From the above observations, it can be concluded that the educational and nutritional status of the male and female children in Naigaon community was comparable. This is attributed to not so low socio-economic status of that community. In majority, there was a favourable attitude towards education of girl children and except for a few families, there was no hurry to get female children married before 18 years of age.

However, immunisational coverage differed significantly. Immunisation of the child reflects the active efforts on the part of parents in taking the child to the health centre when he/she is not sick. It can, therefore, be recommended that health staff will have to make conscious efforts to achieve 100% immunisational coverage especially for the girl children.

References

1 Gopalan C. Gender bias in health and nutrition care.
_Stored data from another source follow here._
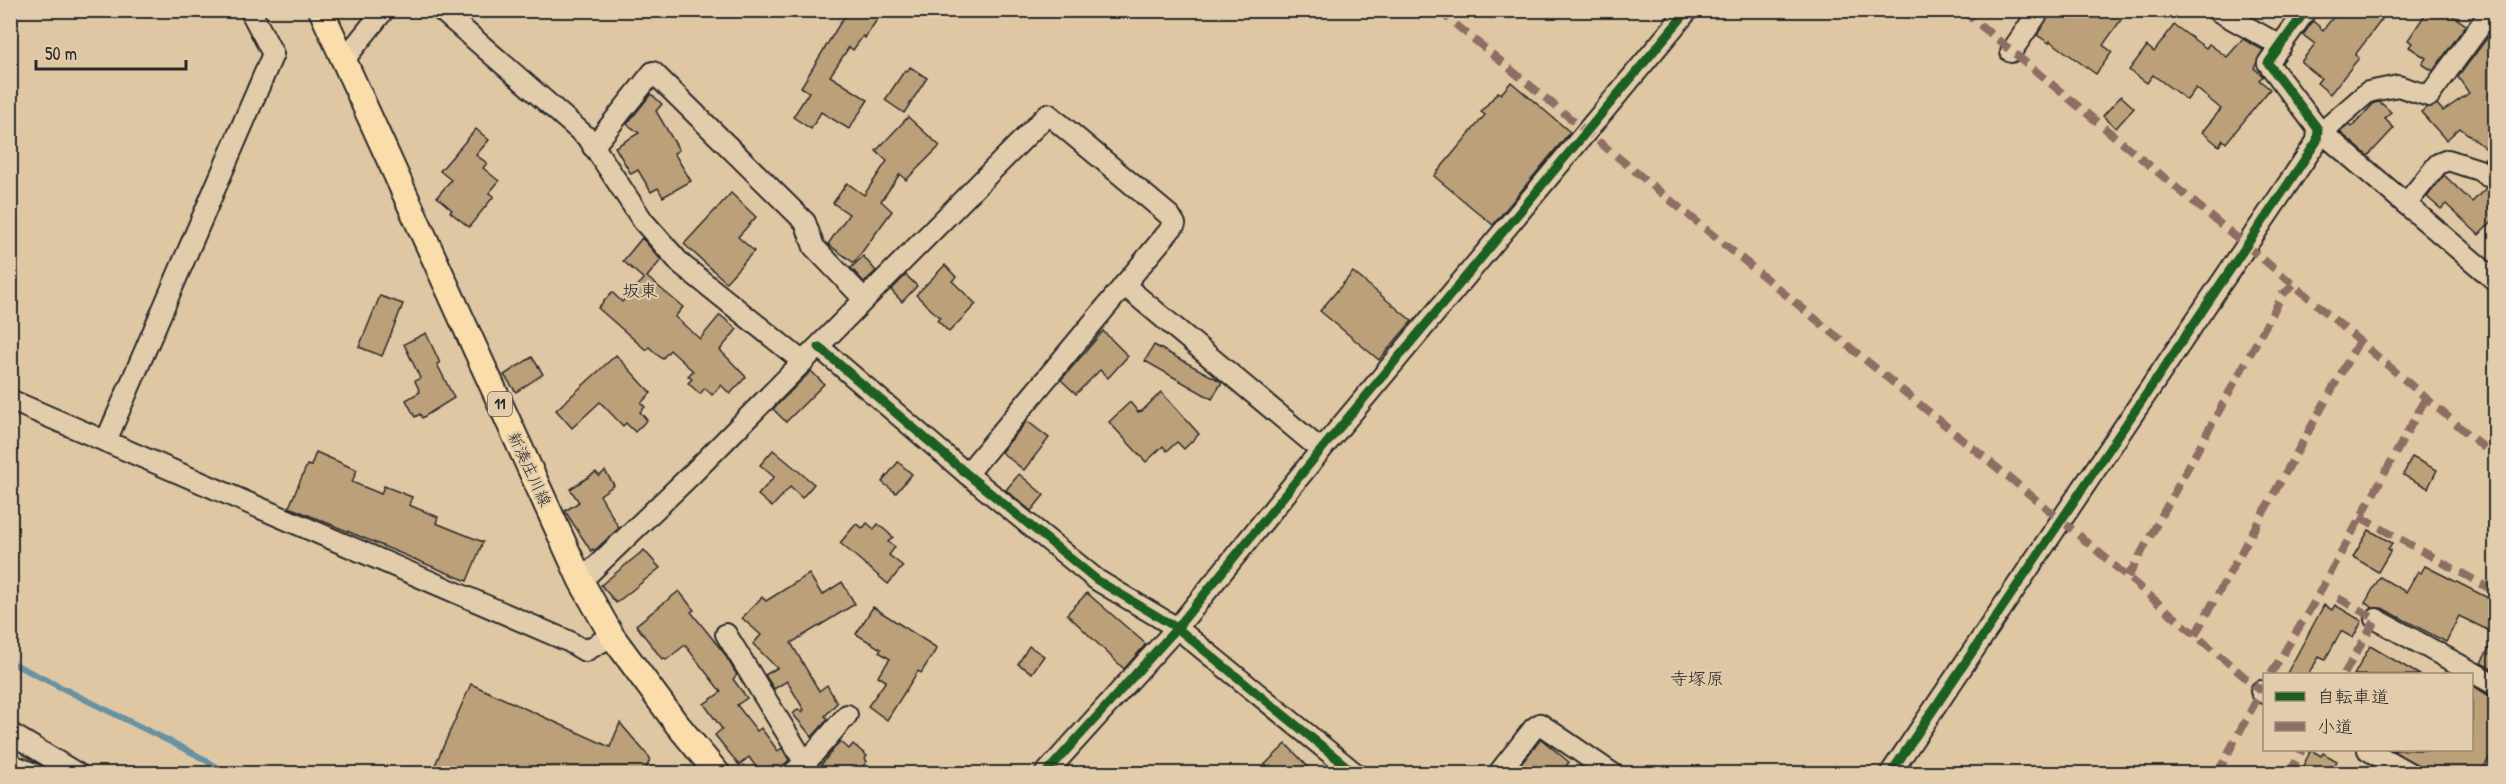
<svg xmlns="http://www.w3.org/2000/svg" width="2506" height="784" font-family="'Patrick Hand','Klee One',sans-serif">
<rect width="100%" height="100%" fill="#dfc7a4"/>
<filter id="ink" filterUnits="userSpaceOnUse"><feTurbulence type="fractalNoise" baseFrequency=".0167" numOctaves="2"/><feDisplacementMap in="SourceGraphic" scale="12" xChannelSelector="R" yChannelSelector="G"/><feConvolveMatrix kernelMatrix="1 2 1 2 8 2 1 2 1" color-interpolation-filters="sRGB"/></filter>
<g filter="url(#ink)">
<g fill="none" stroke-linecap="round" stroke-linejoin="round">
<!-- stream -->
<polyline stroke="#6892a2" stroke-width="6" points="10,662 193,753 229,774"/>
</g>
<!-- building -->
<g fill="#bba07a" stroke="#2b2b2b" stroke-width="1.5">
<polygon points="848,10 866,10 878,18 865,38 863,36 853,50 849,47 830,76 868,100 849,129 821,112 811,129 793,117 809,92 801,87"/>
<polygon points="2052,10 2128,10 2103,45 2112,52 2096,74 2050,41 2049,43 2037,35"/>
<polygon points="2339,10 2389,10 2355,55 2359,58 2330,94 2317,83 2321,78 2301,62 2315,44 2303,35 2313,21 2323,30"/>
<polygon points="2428,10 2457,10 2453,16 2466,25 2433,71 2422,64 2426,58 2409,47 2412,43 2408,40"/>
<polygon points="2174,25 2206,48 2209,44 2227,57 2243,39 2263,50 2254,68 2263,76 2259,80 2270,89 2226,143 2223,140 2219,146 2202,132 2221,109 2196,88 2187,100 2153,75 2147,83 2129,70 2147,46 2154,52"/>
<polygon points="2496,26 2496,160 2489,163 2484,159 2490,152 2460,128 2446,140 2421,112 2426,108 2437,104 2443,111 2469,93 2458,77"/>
<polygon points="910,67 927,78 904,113 885,100 905,70 907,72"/>
<polygon points="1511,82 1570,132 1493,225 1434,176 1485,115 1481,112 1498,92 1501,94"/>
<polygon points="651,94 662,104 656,111 679,150 674,153 691,181 663,197 658,188 651,192 638,170 631,174 615,147 639,133 627,124"/>
<polygon points="2121,96 2134,108 2116,128 2103,116"/>
<polygon points="2380,102 2391,112 2385,119 2394,128 2368,156 2340,132 2349,125 2352,127 2374,103"/>
<polygon points="908,117 940,146 906,180 900,174 881,201 892,211 854,263 828,244 849,214 833,203 847,183 864,195 887,161 876,151"/>
<polygon points="476,129 489,140 476,155 487,163 483,168 499,181 489,193 494,196 469,227 450,212 452,210 437,197 451,180 440,171"/>
<polygon points="2444,175 2472,202 2486,188 2496,187 2496,217 2479,235 2446,204 2441,209 2427,197"/>
<polygon points="731,193 756,217 738,237 754,251 726,282 684,244"/>
<polygon points="642,238 661,260 647,277 683,307 675,317 700,339 720,315 737,329 720,350 746,377 730,394 721,385 712,395 705,388 700,394 688,383 692,379 688,376 693,371 670,350 662,359 649,347 646,350 598,308 612,292 622,302 644,279 623,261"/>
<polygon points="863,256 876,271 864,282 851,268"/>
<polygon points="945,265 956,277 952,281 976,304 949,332 937,320 940,318 916,295"/>
<polygon points="1353,272 1412,321 1379,360 1320,311"/>
<polygon points="906,275 917,286 902,302 891,290"/>
<polygon points="380,296 403,304 382,356 359,347"/>
<polygon points="1103,331 1128,356 1108,378 1100,370 1076,394 1061,380"/>
<polygon points="426,333 440,363 437,364 454,398 422,418 420,414 415,417 406,400 420,392 415,381 420,378 404,344"/>
<polygon points="1154,345 1222,382 1212,399 1145,361"/>
<polygon points="616,355 651,393 641,403 645,407 640,412 647,420 635,432 626,423 623,426 600,402 572,428 556,410"/>
<polygon points="532,357 543,374 516,392 504,375"/>
<polygon points="811,371 824,384 786,422 773,409"/>
<polygon points="1161,392 1199,434 1184,449 1177,442 1167,451 1163,446 1146,462 1109,422 1130,402 1138,412 1142,411"/>
<polygon points="1027,421 1049,438 1024,470 1001,452"/>
<polygon points="773,450 814,484 802,498 790,487 772,507 758,495 774,477 760,465"/>
<polygon points="316,452 357,470 352,482 381,494 384,486 412,497 409,505 438,517 436,523 483,542 467,581 289,507 307,465 311,466"/>
<polygon points="2412,457 2437,470 2428,488 2403,475"/>
<polygon points="898,462 912,474 896,493 882,482"/>
<polygon points="605,471 614,485 600,495 619,528 594,551 593,549 591,551 565,511 579,502 570,489 596,472 599,476"/>
<polygon points="1019,474 1044,495 1031,511 1006,490"/>
<polygon points="867,523 874,529 878,524 893,537 888,542 895,547 889,555 903,566 888,584 840,543 856,524 863,528"/>
<polygon points="2369,530 2392,543 2388,549 2391,550 2378,572 2353,557"/>
<polygon points="644,550 660,568 616,603 601,585"/>
<polygon points="2425,566 2496,602 2496,634 2459,616 2446,642 2382,608 2373,608 2365,603 2380,577 2406,592 2418,571 2421,573"/>
<polygon points="809,574 822,595 842,582 855,604 791,643 819,691 827,685 837,703 825,716 828,719 812,737 793,714 798,709 802,712 804,710 787,681 774,689 765,675 777,668 753,644 761,635 742,618 762,597 766,601"/>
<polygon points="679,591 694,610 691,612 724,653 737,675 733,679 747,698 737,705 757,731 761,728 778,751 782,748 789,760 784,765 780,774 761,774 749,757 739,765 715,735 722,729 704,704 721,692 685,645 666,660 664,658 662,659 636,625"/>
<polygon points="1087,593 1146,644 1124,669 1067,614"/>
<polygon points="2324,605 2332,610 2335,605 2362,621 2353,638 2341,631 2325,660 2319,657 2308,675 2286,675"/>
<polygon points="873,607 937,648 921,673 918,671 887,720 868,706 886,681 878,676 890,659 879,652 881,649 856,634"/>
<polygon points="2496,635 2496,671 2495,671 2481,663"/>
<polygon points="1029,646 1044,656 1032,673 1018,664"/>
<polygon points="2370,646 2420,675 2354,675"/>
<polygon points="471,684 610,747 620,723 650,758 645,774 431,774"/>
<polygon points="2472,685 2496,700 2496,746 2480,774 2430,774 2392,750 2472,750"/>
<polygon points="1541,739 1569,762 1560,774 1531,774 1521,764"/>
<polygon points="840,741 849,749 853,744 867,756 865,759 867,761 857,774 814,774"/>
<polygon points="1286,744 1315,774 1255,774"/>
<polygon points="2311,750 2321,756 2323,753 2337,761 2330,774 2299,774"/>
</g>
<g fill="none" stroke-linecap="round" stroke-linejoin="round">
<!-- minor casing -->
<g stroke="#2b2b2b" stroke-width="24">
<g id="minor">
<polyline points="441,10 589,139 643,221 681,264 803,362"/>
<polyline points="2216,10 2281,46"/>
<polyline points="2011,52 2040,10"/>
<polyline points="343,61 384,10"/>
<polyline points="2318,129 2496,281"/>
<polyline points="2322,132 2368,92 2398,86 2429,96 2492,10"/>
<polyline points="593,147 653,72 805,222 814,247 864,299"/>
<polyline points="2406,204 2438,164 2448,160 2479,170 2487,176 2493,176 2496,172"/>
<polyline points="1124,285 1321,450"/>
<polyline points="819,347 967,474 1097,580 1177,628 1356,774"/>
<polyline points="10,400 568,641 585,651 612,636"/>
<polyline points="106,441 273,54 250,10"/>
<polyline points="581,581 693,473 1048,114 1170,216 1175,224 967,474"/>
<polyline points="2376,619 2496,685"/>
<polyline points="726,634 805,763"/>
<polyline points="2261,691 2264,693"/>
<polyline points="10,733 78,774"/>
<polyline points="2368,750 2411,774"/>
<polyline points="10,764 34,774"/>
<polyline points="792,774 808,760 847,715"/>
<polyline points="1045,774 1177,628 1321,450 1688,10"/>
<polyline points="1498,774 1534,728 1540,724 1613,774"/>
<polyline points="1890,774 2317,141 2318,129 2268,63 2306,10"/>
</g>
</g>
<!-- major casing -->
<g stroke="#2b2b2b" stroke-width="28">
<polyline id="major" points="321,10 581,581 612,636 676,723 718,774"/>
</g>
<!-- minor -->
<use href="#minor" stroke="#e2ccab" stroke-width="20"/>
<!-- major -->
<use href="#major" stroke="#faddab" stroke-width="24"/>
<!-- quiet -->
<g stroke="#8d6e63" stroke-width="8" stroke-dasharray="15 8" stroke-linecap="butt">
<polyline points="1438,10 2061,520 2261,691"/>
<polyline points="1962,10 2294,285 2496,458"/>
<polyline points="2360,517 2496,592"/>
<polyline points="2128,577 2283,294 2294,285"/>
<polyline points="2338,598 2376,619 2344,674"/>
<polyline points="2195,635 2359,341"/>
<polyline points="2271,674 2312,606 2426,398"/>
<polyline points="2217,774 2264,686"/>
<polyline points="2289,774 2302,750"/>
</g>
<!-- cycleway casing -->
<g stroke="#e2ccab" stroke-width="13">
<g id="cycleway">
<polyline points="819,347 967,474 1097,580 1177,628 1356,774"/>
<polyline points="1045,774 1177,628 1321,450 1688,10"/>
<polyline points="1890,774 2317,141 2318,129 2268,63 2306,10"/>
</g>
</g>
<!-- cycleway -->
<use href="#cycleway" stroke="#1b5e20" stroke-width="9"/>
</g>
</g>
<g text-anchor="middle" stroke-width="4.5" stroke-linejoin="round" paint-order="stroke">
<!-- shield labels -->
<rect fill="#e2ccab" stroke="#625b51" stroke-width="1.5" x="488" y="392" width="24" height="24" rx="4.5"/>
<g font-size="15" font-weight="bold" fill="#2b2b2b">
<text x="500" y="409">11</text>
</g>
<!-- street labels -->
<g font-size="16" fill="#2b2b2b" stroke="#e2ccab">
<text transform="translate(530 469) rotate(65)" y="6">新湊庄川線</text>
</g>
<!-- neighbourhood labels -->
<g font-size="18" fill="#2b2b2b" stroke="#e2ccab">
<text x="640" y="297">坂東</text>
<text x="1697" y="685">寺塚原</text>
</g>
</g>
<!-- margin -->
<rect width="2506" height="784" fill="none" stroke="#e2ccab" stroke-width="36"/>
<rect x="18" y="18" width="2470" height="748" fill="none" stroke="#2b2b2b" stroke-width="2" filter="url(#ink)"/>
<!-- legend -->
<rect x="2263" y="673" width="210" height="78" fill="#e2ccab" stroke="#998c78" stroke-width="1.5"/>
<rect x="2275" y="692" width="30" height="9" fill="#1b5e20" stroke="#998c78" stroke-width="1.5"/>
<text x="2317" y="703" font-size="18" fill="#2b2b2b">自転車道</text>
<rect x="2275" y="722" width="30" height="9" fill="#8d6e63" stroke="#998c78" stroke-width="1.5"/>
<text x="2317" y="733" font-size="18" fill="#2b2b2b">小道</text>
<!-- scale -->
<path d="M36 60v9h150v-9" fill="none" stroke="#2b2b2b" stroke-width="3"/>
<text x="45" y="60" font-size="18" fill="#2b2b2b" stroke="#e2ccab" stroke-width="4.5" paint-order="stroke">50 m</text>
</svg>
NFI Bull 1987; 8:4 as quoted by Senapati SK et al[5].
2National Institute of Nutrition: In Nutrition News 1988; 9:3 as quoted by Senapati SK et al [5].
3Nirupam S., Chandra R. and Srivastava, V. K.: Sex bias in immunisation coverage in an urban area of UP. Ind Paediatr 1990; 27:338-341.
4Park JE, Park K. Text-book of Preventive and Social Medicine. Jabalpur: Banarasidas Bhanot Publishers; 1986, pp 314, 371.
5Senapati SK, Bhattacharya S, Das DK. The Girl Child: An exposition of their status. Ind J Comm Health 1990; 15:15-19.